◆ EXERCISE PROMPT ◆
Reproduce every line of the listing below word for word, in the same order.

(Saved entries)
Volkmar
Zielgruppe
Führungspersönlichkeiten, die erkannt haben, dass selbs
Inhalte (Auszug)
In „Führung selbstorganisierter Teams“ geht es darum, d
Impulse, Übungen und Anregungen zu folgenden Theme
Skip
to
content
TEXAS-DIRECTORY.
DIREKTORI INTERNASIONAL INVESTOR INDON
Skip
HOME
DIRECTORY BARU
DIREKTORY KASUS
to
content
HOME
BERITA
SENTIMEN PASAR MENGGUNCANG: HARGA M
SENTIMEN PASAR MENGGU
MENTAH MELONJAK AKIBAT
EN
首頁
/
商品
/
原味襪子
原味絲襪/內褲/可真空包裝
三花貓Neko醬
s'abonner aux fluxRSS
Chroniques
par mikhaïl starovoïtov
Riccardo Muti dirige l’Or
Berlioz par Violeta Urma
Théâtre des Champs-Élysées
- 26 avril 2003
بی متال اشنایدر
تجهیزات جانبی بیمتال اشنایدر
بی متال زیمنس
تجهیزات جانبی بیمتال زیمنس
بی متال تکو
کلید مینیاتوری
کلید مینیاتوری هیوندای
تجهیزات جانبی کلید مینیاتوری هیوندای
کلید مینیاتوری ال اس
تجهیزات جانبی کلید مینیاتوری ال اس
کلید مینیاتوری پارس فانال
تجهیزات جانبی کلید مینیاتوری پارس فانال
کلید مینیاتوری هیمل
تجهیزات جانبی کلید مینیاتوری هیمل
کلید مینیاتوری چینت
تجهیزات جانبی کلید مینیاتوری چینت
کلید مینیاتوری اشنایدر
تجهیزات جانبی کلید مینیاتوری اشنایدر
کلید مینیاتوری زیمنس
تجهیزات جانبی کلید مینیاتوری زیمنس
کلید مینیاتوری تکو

◆ SOLUTION FOR THIS EXERCISE ◆
Volkmar
Zielgruppe
Führungspersönlichkeiten, die erkannt haben, dass selbs
Inhalte (Auszug)
In „Führung selbstorganisierter Teams“ geht es darum, d
Impulse, Übungen und Anregungen zu folgenden Theme
Skip
to
content
TEXAS-DIRECTORY.
DIREKTORI INTERNASIONAL INVESTOR INDON
Skip
HOME
DIRECTORY BARU
DIREKTORY KASUS
to
content
HOME
BERITA
SENTIMEN PASAR MENGGUNCANG: HARGA M
SENTIMEN PASAR MENGGU
MENTAH MELONJAK AKIBAT
EN
首頁
/
商品
/
原味襪子
原味絲襪/內褲/可真空包裝
三花貓Neko醬
s'abonner aux fluxRSS
Chroniques
par mikhaïl starovoïtov
Riccardo Muti dirige l’Or
Berlioz par Violeta Urma
Théâtre des Champs-Élysées
- 26 avril 2003
بی متال اشنایدر
تجهیزات جانبی بیمتال اشنایدر
بی متال زیمنس
تجهیزات جانبی بیمتال زیمنس
بی متال تکو
کلید مینیاتوری
کلید مینیاتوری هیوندای
تجهیزات جانبی کلید مینیاتوری هیوندای
کلید مینیاتوری ال اس
تجهیزات جانبی کلید مینیاتوری ال اس
کلید مینیاتوری پارس فانال
تجهیزات جانبی کلید مینیاتوری پارس فانال
کلید مینیاتوری هیمل
تجهیزات جانبی کلید مینیاتوری هیمل
کلید مینیاتوری چینت
تجهیزات جانبی کلید مینیاتوری چینت
کلید مینیاتوری اشنایدر
تجهیزات جانبی کلید مینیاتوری اشنایدر
کلید مینیاتوری زیمنس
تجهیزات جانبی کلید مینیاتوری زیمنس
کلید مینیاتوری تکو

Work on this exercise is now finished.